In your answer, set down the records below exactly as they stand, omitting pictures.

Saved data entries
⁂

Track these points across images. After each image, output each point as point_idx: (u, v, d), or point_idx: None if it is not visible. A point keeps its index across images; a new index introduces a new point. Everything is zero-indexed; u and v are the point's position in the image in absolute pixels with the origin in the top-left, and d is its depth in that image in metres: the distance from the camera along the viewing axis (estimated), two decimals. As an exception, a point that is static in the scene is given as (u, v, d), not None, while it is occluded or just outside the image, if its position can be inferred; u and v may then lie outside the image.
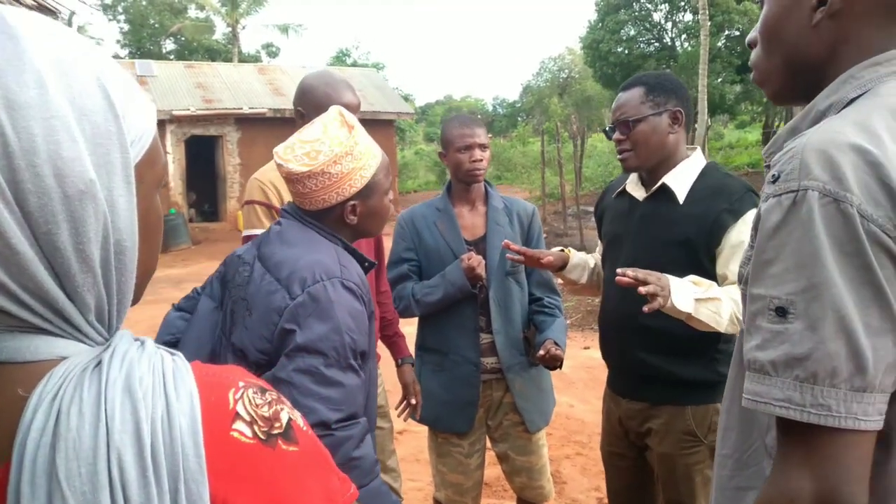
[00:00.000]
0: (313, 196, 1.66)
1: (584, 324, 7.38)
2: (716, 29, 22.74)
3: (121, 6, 35.16)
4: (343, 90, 2.29)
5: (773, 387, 0.84)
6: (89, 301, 0.55)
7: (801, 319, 0.82)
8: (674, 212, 2.04)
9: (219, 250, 15.08)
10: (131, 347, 0.56)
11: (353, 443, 1.51)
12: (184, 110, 16.67)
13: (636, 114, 2.06)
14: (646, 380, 2.10)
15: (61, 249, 0.52)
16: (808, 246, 0.82)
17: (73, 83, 0.53)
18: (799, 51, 1.01)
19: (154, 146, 0.61)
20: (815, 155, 0.84)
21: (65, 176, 0.51)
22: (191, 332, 1.71)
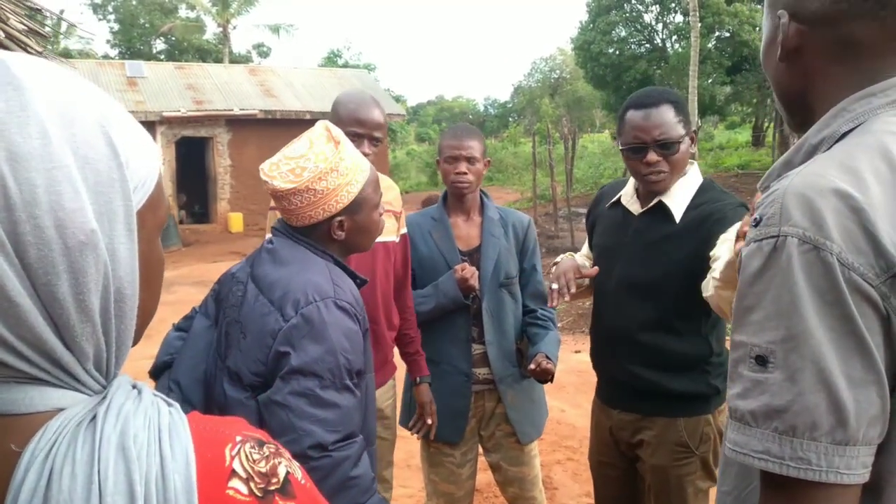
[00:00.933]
0: (300, 212, 1.66)
1: (576, 327, 7.39)
2: (706, 30, 22.84)
3: (111, 6, 34.97)
4: (366, 107, 2.27)
5: (752, 437, 0.82)
6: (88, 350, 0.55)
7: (781, 370, 0.80)
8: (669, 229, 2.03)
9: (209, 252, 15.03)
10: (127, 400, 0.55)
11: (350, 462, 1.52)
12: (174, 112, 16.60)
13: (677, 136, 1.97)
14: (638, 392, 2.11)
15: (60, 300, 0.51)
16: (787, 294, 0.80)
17: (77, 132, 0.53)
18: (781, 84, 1.03)
19: (157, 190, 0.61)
20: (795, 199, 0.82)
21: (66, 227, 0.51)
22: (186, 351, 1.71)
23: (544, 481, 3.93)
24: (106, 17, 35.46)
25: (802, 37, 0.95)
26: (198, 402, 1.65)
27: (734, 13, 22.86)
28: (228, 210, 17.78)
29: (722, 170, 20.52)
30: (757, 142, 25.57)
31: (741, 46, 23.12)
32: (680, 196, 2.05)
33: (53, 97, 0.53)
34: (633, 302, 2.08)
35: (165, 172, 16.91)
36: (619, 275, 2.14)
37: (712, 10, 22.72)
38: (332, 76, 21.37)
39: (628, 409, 2.17)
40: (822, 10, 0.92)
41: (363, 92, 2.39)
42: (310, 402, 1.49)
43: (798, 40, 0.95)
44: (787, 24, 0.95)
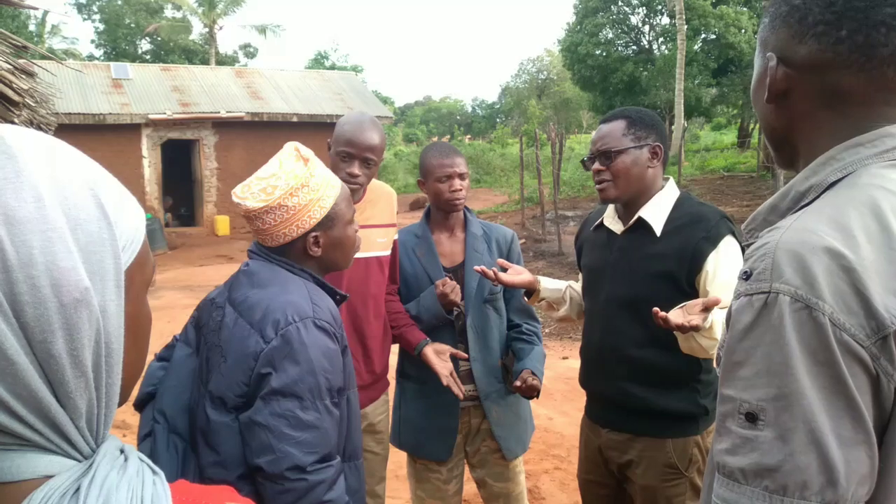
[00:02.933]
0: (274, 231, 1.68)
1: (563, 333, 7.42)
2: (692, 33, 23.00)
3: (96, 6, 34.75)
4: (360, 129, 2.28)
5: (742, 495, 0.82)
6: (80, 406, 0.56)
7: (772, 428, 0.80)
8: (652, 245, 2.07)
9: (196, 255, 14.96)
10: (112, 470, 0.56)
11: (325, 486, 1.54)
12: (160, 114, 16.50)
13: (618, 145, 2.08)
14: (627, 411, 2.13)
15: (56, 357, 0.53)
16: (778, 353, 0.80)
17: (68, 195, 0.55)
18: (768, 123, 1.04)
19: (143, 249, 0.63)
20: (787, 256, 0.82)
21: (61, 286, 0.53)
22: (168, 380, 1.72)
23: (532, 491, 3.95)
24: (91, 16, 35.25)
25: (790, 81, 0.96)
26: (183, 430, 1.65)
27: (720, 16, 23.03)
28: (215, 213, 17.70)
29: (708, 172, 20.66)
30: (743, 144, 25.74)
31: (727, 49, 23.30)
32: (657, 210, 2.09)
33: (45, 164, 0.55)
34: (622, 318, 2.11)
35: (151, 175, 16.81)
36: (607, 293, 2.16)
37: (698, 12, 22.88)
38: (319, 78, 21.32)
39: (617, 429, 2.18)
40: (809, 57, 0.93)
41: (363, 114, 2.41)
42: (289, 423, 1.52)
43: (786, 84, 0.97)
44: (775, 67, 0.97)
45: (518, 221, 14.97)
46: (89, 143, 14.97)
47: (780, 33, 0.97)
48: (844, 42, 0.90)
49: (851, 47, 0.90)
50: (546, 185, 14.78)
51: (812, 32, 0.93)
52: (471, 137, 48.86)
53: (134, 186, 16.14)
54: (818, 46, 0.92)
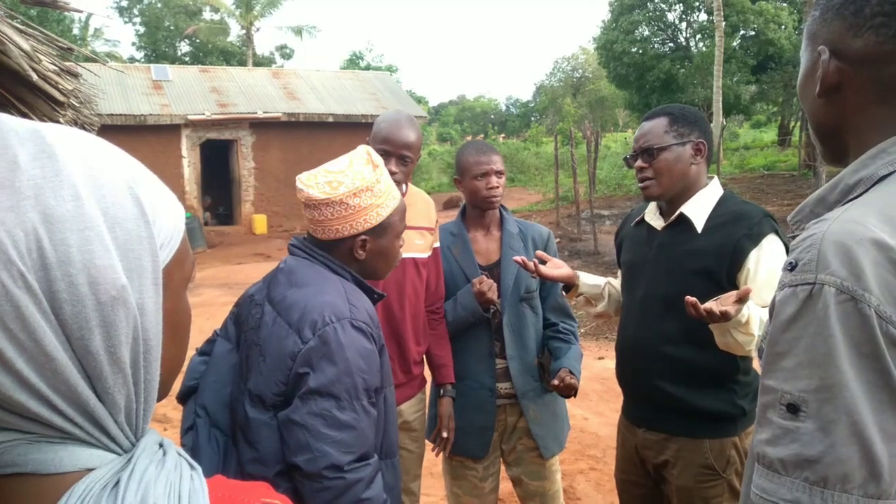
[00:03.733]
0: (327, 225, 1.70)
1: (599, 333, 7.36)
2: (731, 29, 22.61)
3: (136, 8, 35.48)
4: (397, 127, 2.32)
5: (781, 486, 0.82)
6: (119, 401, 0.57)
7: (814, 419, 0.79)
8: (692, 241, 2.04)
9: (234, 253, 15.20)
10: (151, 464, 0.57)
11: (363, 485, 1.55)
12: (199, 115, 16.79)
13: (660, 142, 2.07)
14: (663, 410, 2.10)
15: (94, 353, 0.54)
16: (822, 344, 0.79)
17: (107, 194, 0.56)
18: (816, 118, 1.02)
19: (182, 247, 0.64)
20: (833, 247, 0.81)
21: (98, 283, 0.53)
22: (209, 375, 1.75)
23: (567, 491, 3.93)
24: (132, 19, 35.99)
25: (843, 75, 0.95)
26: (224, 425, 1.68)
27: (759, 11, 22.60)
28: (252, 212, 17.95)
29: (747, 170, 20.27)
30: (783, 142, 25.24)
31: (766, 45, 22.86)
32: (700, 207, 2.07)
33: (84, 162, 0.56)
34: (659, 315, 2.08)
35: (191, 175, 17.12)
36: (645, 289, 2.15)
37: (736, 8, 22.48)
38: (354, 79, 21.48)
39: (654, 429, 2.16)
40: (865, 50, 0.92)
41: (399, 112, 2.44)
42: (326, 423, 1.53)
43: (838, 77, 0.95)
44: (827, 60, 0.95)
45: (553, 220, 14.89)
46: (130, 143, 15.31)
47: (832, 26, 0.95)
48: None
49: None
50: (581, 184, 14.66)
51: (869, 24, 0.91)
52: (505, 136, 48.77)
53: (174, 186, 16.46)
54: (875, 39, 0.90)
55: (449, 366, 2.53)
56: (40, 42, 3.42)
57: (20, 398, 0.51)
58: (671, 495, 2.16)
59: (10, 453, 0.53)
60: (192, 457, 1.74)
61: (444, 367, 2.53)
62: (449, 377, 2.53)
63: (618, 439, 2.38)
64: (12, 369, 0.51)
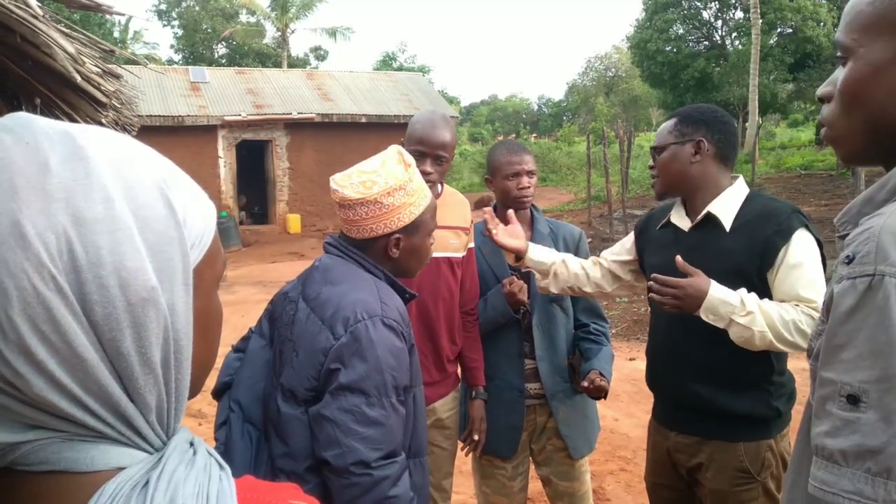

⁂

◆ **REPLY**
Track these points across images. After each image, output each point as point_idx: (u, v, d), or point_idx: None if it is not visible. A point keeps its index across images; a new index introduces a new point. Everything is zero-indexed; u and v are the point's position in the image in absolute pixels with the origin in the top-left, and d is its depth in that image in metres: the distance from the camera along the viewing axis (estimated), two decimals. As an exception, a point that is static in the scene is given as (u, v, d), not None, while it is occluded or just outside the image, if its position can be inferred; u and v may then lie outside the image.
[00:00.000]
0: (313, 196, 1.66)
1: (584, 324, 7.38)
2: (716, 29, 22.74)
3: (121, 6, 35.16)
4: (343, 90, 2.29)
5: (773, 387, 0.84)
6: (89, 301, 0.55)
7: (801, 319, 0.82)
8: (674, 212, 2.04)
9: (219, 250, 15.08)
10: (131, 347, 0.56)
11: (353, 443, 1.51)
12: (184, 110, 16.67)
13: (636, 114, 2.06)
14: (646, 380, 2.10)
15: (61, 249, 0.52)
16: (808, 246, 0.82)
17: (73, 83, 0.53)
18: (799, 51, 1.01)
19: (154, 146, 0.61)
20: (815, 155, 0.84)
21: (65, 176, 0.51)
22: (191, 332, 1.71)
[00:00.933]
0: (300, 212, 1.66)
1: (576, 327, 7.39)
2: (706, 30, 22.84)
3: (111, 6, 34.97)
4: (366, 107, 2.27)
5: (752, 437, 0.82)
6: (88, 350, 0.55)
7: (781, 370, 0.80)
8: (669, 229, 2.03)
9: (209, 252, 15.03)
10: (127, 400, 0.55)
11: (350, 462, 1.52)
12: (174, 112, 16.60)
13: (677, 136, 1.97)
14: (638, 392, 2.11)
15: (60, 300, 0.51)
16: (787, 294, 0.80)
17: (77, 132, 0.53)
18: (781, 84, 1.03)
19: (157, 190, 0.61)
20: (795, 199, 0.82)
21: (66, 227, 0.51)
22: (186, 351, 1.71)
23: (544, 481, 3.93)
24: (106, 17, 35.46)
25: (802, 37, 0.95)
26: (198, 402, 1.65)
27: (734, 13, 22.86)
28: (228, 210, 17.78)
29: (722, 170, 20.52)
30: (757, 142, 25.57)
31: (741, 46, 23.12)
32: (680, 196, 2.05)
33: (53, 97, 0.53)
34: (633, 302, 2.08)
35: (165, 172, 16.91)
36: (619, 275, 2.14)
37: (712, 10, 22.72)
38: (332, 76, 21.37)
39: (628, 409, 2.17)
40: (822, 10, 0.92)
41: (363, 92, 2.39)
42: (310, 402, 1.49)
43: (798, 40, 0.95)
44: (787, 24, 0.95)
[00:02.933]
0: (274, 231, 1.68)
1: (563, 333, 7.42)
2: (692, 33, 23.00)
3: (96, 6, 34.75)
4: (360, 129, 2.28)
5: (742, 495, 0.82)
6: (80, 406, 0.56)
7: (772, 428, 0.80)
8: (652, 245, 2.07)
9: (196, 255, 14.96)
10: (112, 470, 0.56)
11: (325, 486, 1.54)
12: (160, 114, 16.50)
13: (618, 145, 2.08)
14: (627, 411, 2.13)
15: (56, 357, 0.53)
16: (778, 353, 0.80)
17: (68, 195, 0.55)
18: (768, 123, 1.04)
19: (143, 249, 0.63)
20: (787, 256, 0.82)
21: (61, 286, 0.53)
22: (168, 380, 1.72)
23: (532, 491, 3.95)
24: (91, 16, 35.25)
25: (790, 81, 0.96)
26: (183, 430, 1.65)
27: (720, 16, 23.03)
28: (215, 213, 17.70)
29: (708, 172, 20.66)
30: (743, 144, 25.74)
31: (727, 49, 23.30)
32: (657, 210, 2.09)
33: (45, 164, 0.55)
34: (622, 318, 2.11)
35: (151, 175, 16.81)
36: (607, 293, 2.16)
37: (698, 12, 22.88)
38: (319, 78, 21.32)
39: (617, 429, 2.18)
40: (809, 57, 0.93)
41: (363, 114, 2.41)
42: (289, 423, 1.52)
43: (786, 84, 0.97)
44: (775, 67, 0.97)
45: (518, 221, 14.97)
46: (89, 143, 14.97)
47: (780, 33, 0.97)
48: (844, 42, 0.90)
49: (851, 47, 0.90)
50: (546, 185, 14.78)
51: (812, 32, 0.93)
52: (471, 137, 48.86)
53: (134, 186, 16.14)
54: (818, 46, 0.92)
[00:03.733]
0: (327, 225, 1.70)
1: (599, 333, 7.36)
2: (731, 29, 22.61)
3: (136, 8, 35.48)
4: (397, 127, 2.32)
5: (781, 486, 0.82)
6: (119, 401, 0.57)
7: (814, 419, 0.79)
8: (692, 241, 2.04)
9: (234, 253, 15.20)
10: (151, 464, 0.57)
11: (363, 485, 1.55)
12: (199, 115, 16.79)
13: (660, 142, 2.07)
14: (663, 410, 2.10)
15: (94, 353, 0.54)
16: (822, 344, 0.79)
17: (107, 194, 0.56)
18: (816, 118, 1.02)
19: (182, 247, 0.64)
20: (833, 247, 0.81)
21: (98, 283, 0.53)
22: (209, 375, 1.75)
23: (567, 491, 3.93)
24: (132, 19, 35.99)
25: (843, 75, 0.95)
26: (224, 425, 1.68)
27: (759, 11, 22.60)
28: (252, 212, 17.95)
29: (747, 170, 20.27)
30: (783, 142, 25.24)
31: (766, 45, 22.86)
32: (700, 207, 2.07)
33: (84, 162, 0.56)
34: (659, 315, 2.08)
35: (191, 175, 17.12)
36: (645, 289, 2.15)
37: (736, 8, 22.48)
38: (354, 79, 21.48)
39: (654, 429, 2.16)
40: (865, 50, 0.92)
41: (399, 112, 2.44)
42: (326, 423, 1.53)
43: (838, 77, 0.95)
44: (827, 60, 0.95)
45: (553, 220, 14.89)
46: (130, 143, 15.31)
47: (832, 26, 0.95)
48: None
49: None
50: (581, 184, 14.66)
51: (869, 24, 0.91)
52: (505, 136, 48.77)
53: (174, 186, 16.46)
54: (875, 39, 0.90)
55: (449, 366, 2.53)
56: (40, 42, 3.42)
57: (20, 398, 0.51)
58: (671, 495, 2.16)
59: (10, 453, 0.53)
60: (192, 457, 1.74)
61: (444, 367, 2.53)
62: (449, 377, 2.53)
63: (618, 439, 2.38)
64: (12, 369, 0.51)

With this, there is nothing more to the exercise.